Training also develops constraints, given observed limitations in sub-sequences in the training examples. The authors say the automaton model matures relatively quickly and constraints continue to mature with more examples.
Once trained, model plus constraints can be used to generate new sequence tests through a SAT solver. Generated tests are run in conventional verification environments. They show result of their analysis, presenting an increase in coverage points (CPs) defined by experts.
I really liked the exposition of the problem in this paper, concepts of confidentiality, integrity, availability. The authors go on to combine two ideas, constraint solving (a standard verification method), with an idea of grammatical inference. This is a nice follow-on from our previous blog (which used genetic learning to improve coverage).
Another thing I thought was intriguing was using machine learning to generate attacks, rather detect attacks, as AI is often used as a method for detecting behavioral anomalies in real-time. Their method, grammatical inference on a state machine, is something that would be interesting to apply on top of PSS engines. If someone was interested in doing this – for research – I’d be happy to support them with a Perspec license.
The test example shows promise. It would be interesting to see how the method scales over a range of test cases and sizes.
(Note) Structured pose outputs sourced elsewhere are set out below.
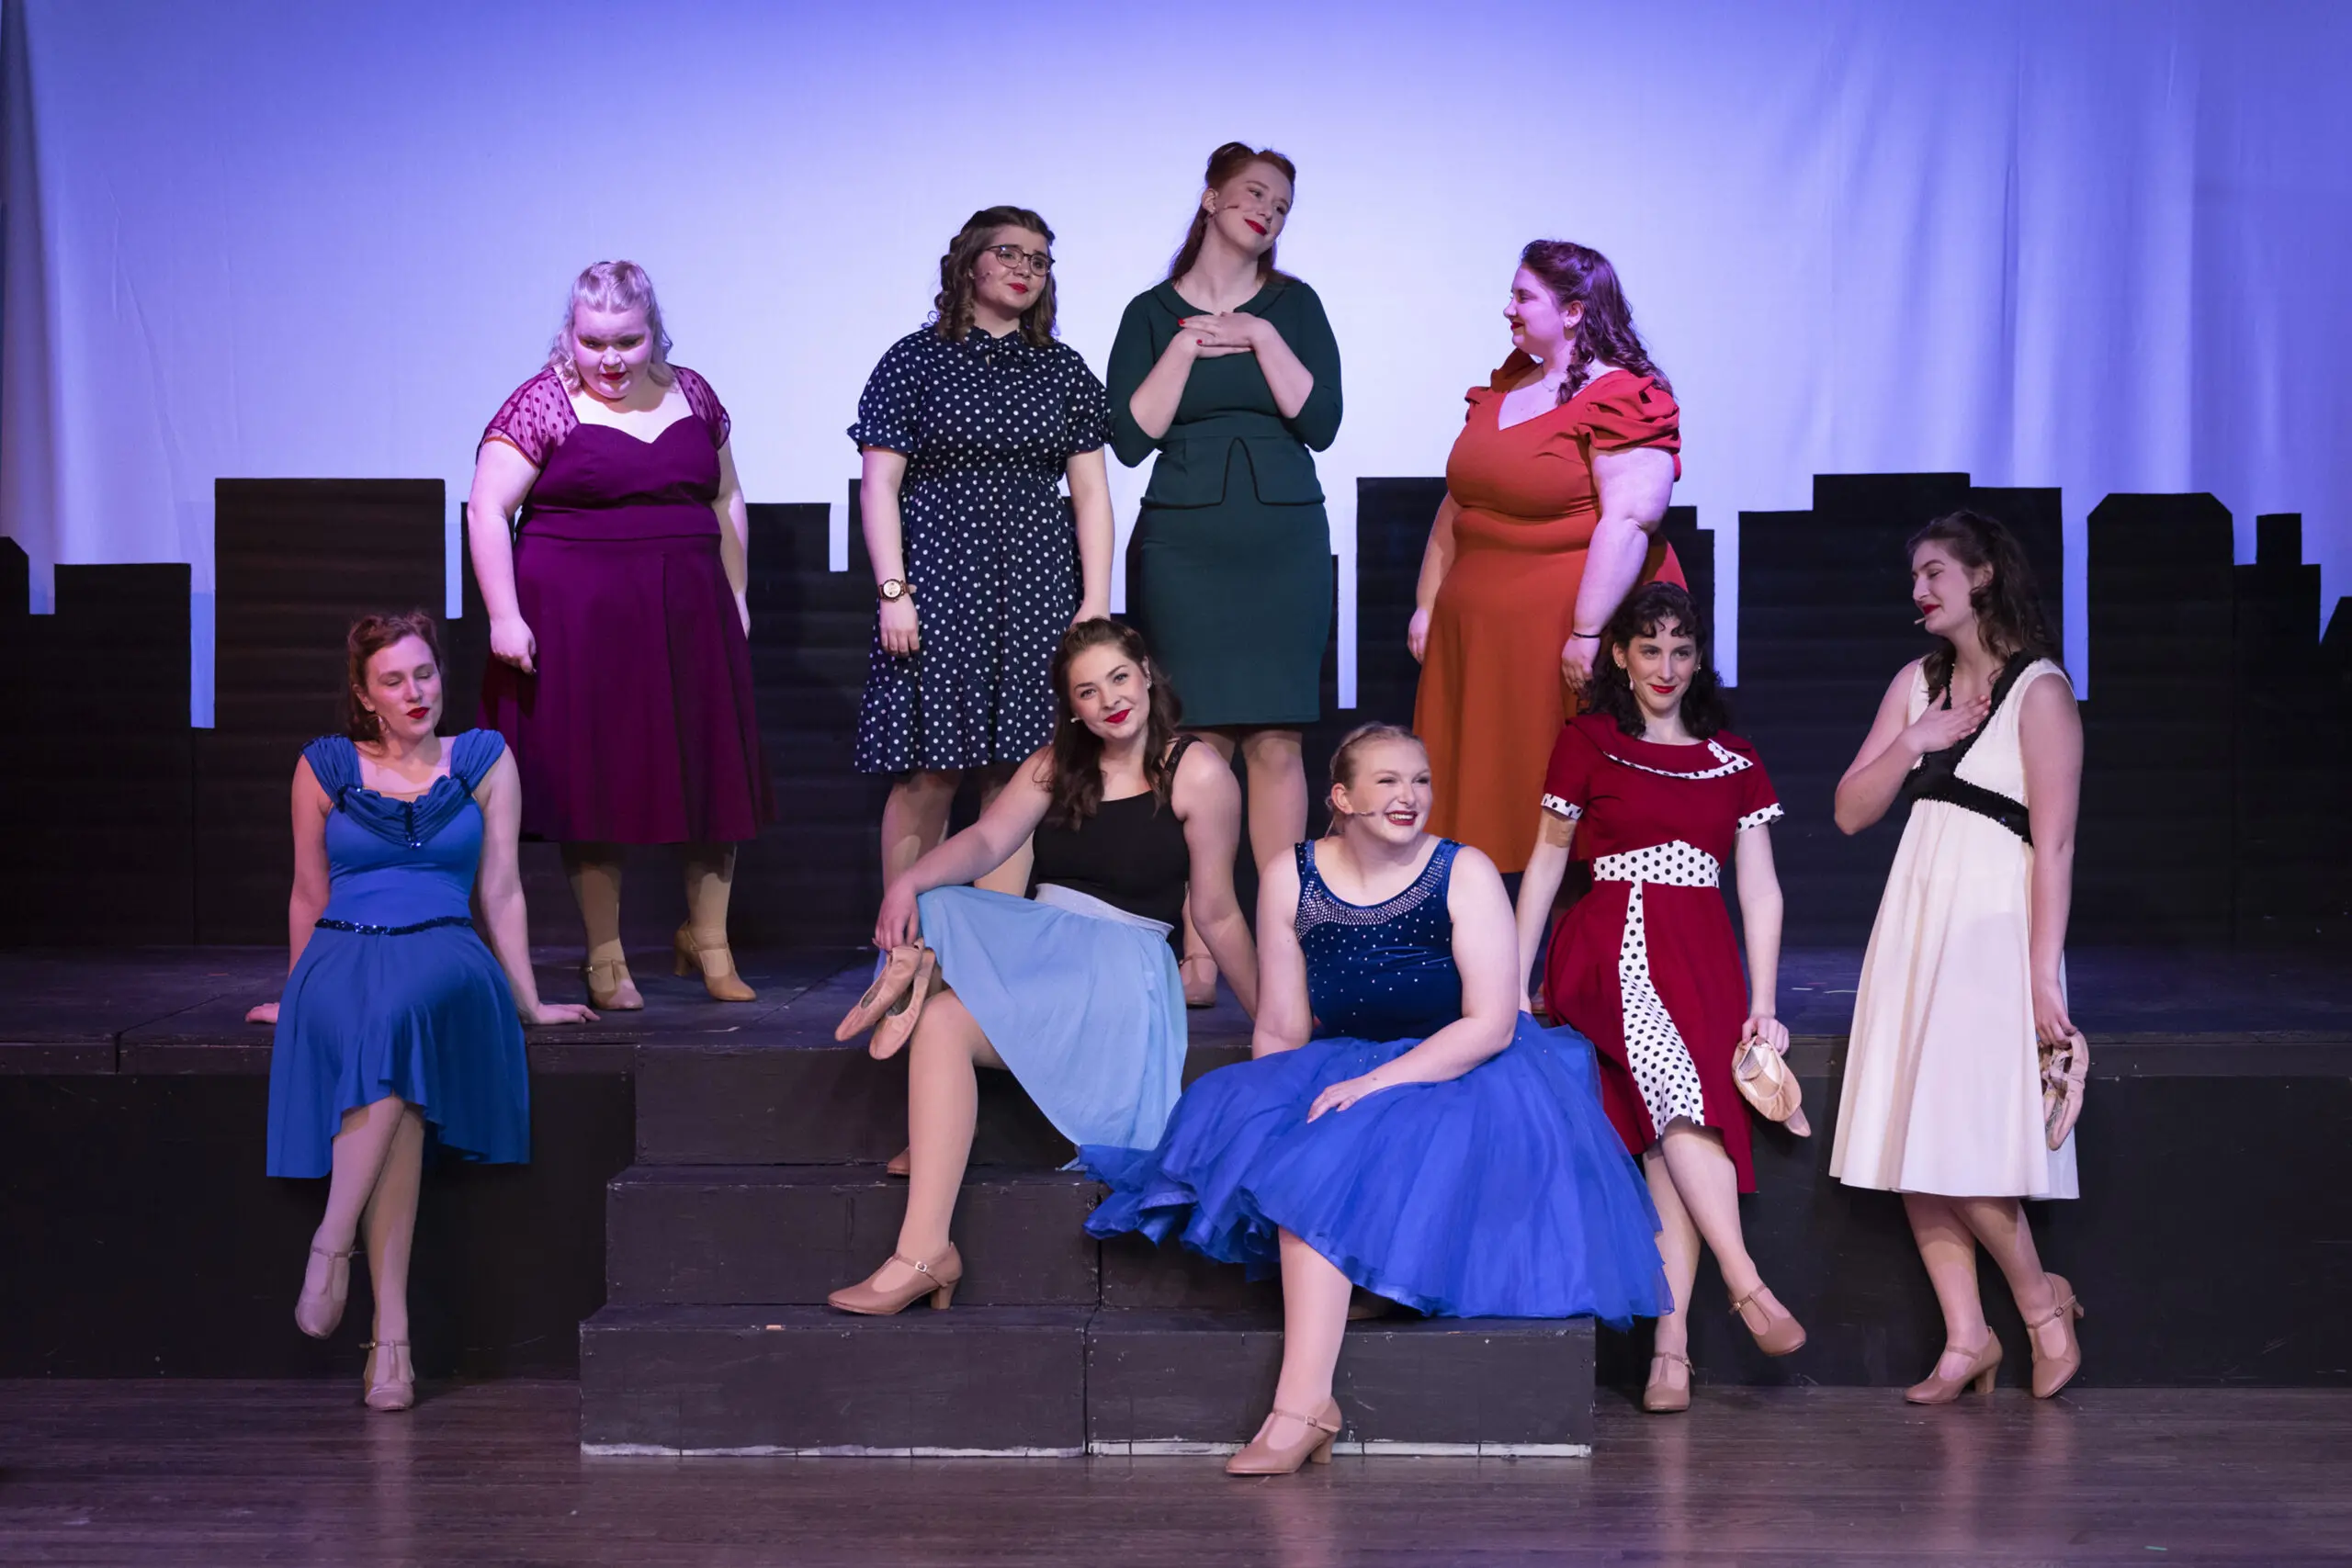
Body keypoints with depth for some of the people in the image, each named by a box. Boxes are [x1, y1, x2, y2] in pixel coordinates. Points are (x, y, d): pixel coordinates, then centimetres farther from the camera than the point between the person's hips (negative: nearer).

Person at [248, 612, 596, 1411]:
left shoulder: (484, 760, 14)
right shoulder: (323, 768, 14)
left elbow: (500, 890, 12)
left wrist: (529, 1003, 9)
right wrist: (298, 992, 26)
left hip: (444, 961, 0)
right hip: (343, 956, 0)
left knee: (396, 1010, -39)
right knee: (378, 1034, -36)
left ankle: (332, 1243, -35)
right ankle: (391, 1329, -37)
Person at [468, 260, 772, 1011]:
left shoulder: (691, 395, 10)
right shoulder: (541, 405, -4)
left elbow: (726, 499, 18)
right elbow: (487, 510, -7)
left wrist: (736, 597, 13)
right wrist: (504, 616, -14)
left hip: (689, 618, 4)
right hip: (578, 620, -4)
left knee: (713, 778, 5)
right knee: (594, 784, 0)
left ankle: (708, 940, 19)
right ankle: (606, 958, 9)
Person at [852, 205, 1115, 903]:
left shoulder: (1064, 370, 13)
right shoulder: (914, 362, 5)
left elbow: (1090, 492, 10)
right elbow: (879, 485, 0)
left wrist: (1096, 601, 1)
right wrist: (892, 591, -9)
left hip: (1037, 588, 3)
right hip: (939, 583, -2)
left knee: (1016, 779, -1)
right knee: (928, 776, -5)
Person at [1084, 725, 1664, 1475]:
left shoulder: (1464, 874, -8)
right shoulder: (1290, 879, 2)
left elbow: (1491, 1024, -16)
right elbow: (1281, 1031, 5)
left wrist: (1376, 1083, -24)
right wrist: (1267, 1111, -12)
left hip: (1463, 1076, -4)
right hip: (1343, 1071, 5)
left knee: (1331, 1161, -31)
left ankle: (1299, 1406, -33)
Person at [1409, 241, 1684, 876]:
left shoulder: (1624, 399, -11)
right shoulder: (1506, 386, 16)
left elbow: (1630, 519, -21)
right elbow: (1457, 504, 21)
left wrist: (1588, 632, -25)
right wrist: (1428, 604, 17)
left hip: (1565, 637, -8)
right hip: (1476, 637, 8)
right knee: (1479, 801, 9)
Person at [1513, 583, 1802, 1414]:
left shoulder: (1734, 761, 17)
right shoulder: (1586, 744, 11)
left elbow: (1761, 892, 14)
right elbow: (1545, 863, 10)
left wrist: (1762, 1005, 3)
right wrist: (1514, 984, 2)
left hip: (1704, 956, 2)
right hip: (1611, 946, -2)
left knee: (1676, 1139, -18)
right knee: (1681, 1094, -30)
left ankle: (1670, 1346, -23)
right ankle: (1747, 1288, -32)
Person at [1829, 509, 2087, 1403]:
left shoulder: (2040, 690, -6)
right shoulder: (1917, 682, 13)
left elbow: (2054, 842, -11)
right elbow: (1850, 812, 11)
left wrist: (2042, 973, -16)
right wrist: (1911, 744, -5)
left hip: (1991, 924, -7)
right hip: (1914, 918, 7)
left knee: (1960, 1144, -10)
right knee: (1907, 1145, 3)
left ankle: (2043, 1300, 13)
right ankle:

I’d also like to see more discussion on metrics for assessing the effectiveness of security verification methods. This is a tricky area, I know, but all insights are useful.
For example, using cover points as a metric is certainly useful to increase general coverage, but doesn’t give a clear sense of impact on security. Is it possible to adapt the approach consider impact on attack surface (for example), a metric more directly tied to security?
Overall, I think there were some nice ideas prompting this work. I would like to see them developed further.
I’m going to take a bit of a different tack here, more where I think security may head and the current market.
First, directions. At the high end (servers), security is becoming a game of whack-a-mole. Before a vulnerability has been fixed, a new one has been found. I don’t think our current approaches are sustainable. We need to be looking at more vulnerability-tolerant architectures.
At the low end (IoT), decent security is better than none so still plenty of opportunity for methods of this type.
In adoption, there’s a gap between the security must-haves and the security nice-to-haves. Must-haves are the DoD, nuclear reactors, automotive and payment cards. Places where security is not negotiable, and liability is huge if you get it wrong. There’s a middle ground where the same probably applies but there’s no organizational or political will to invest in upgrades. For everything else, regulation may be the only path.
I think an example attack would have helped. One I remember attacks a hardware root of trust (HRoT). Inside the HRoT, a master key is decrypted onto the HRoT data bus, then stored in a secure location. External access to the bus is disabled during this phase.
The HRoT then decrypts data for external access, while access to the internal bus is necessarily enabled. If enabled too soon, the key is still on the internal bus and can be read outside the HRoT. A small coding error exposes the key for a short time. Would this method have found such a bug?
On coverage, incremental improvement isn’t very compelling. I would like to see more discussion on how to determine that some class of penetration attacks could be prevented completely. Expert-defined coverage points don’t seem like the right place to start.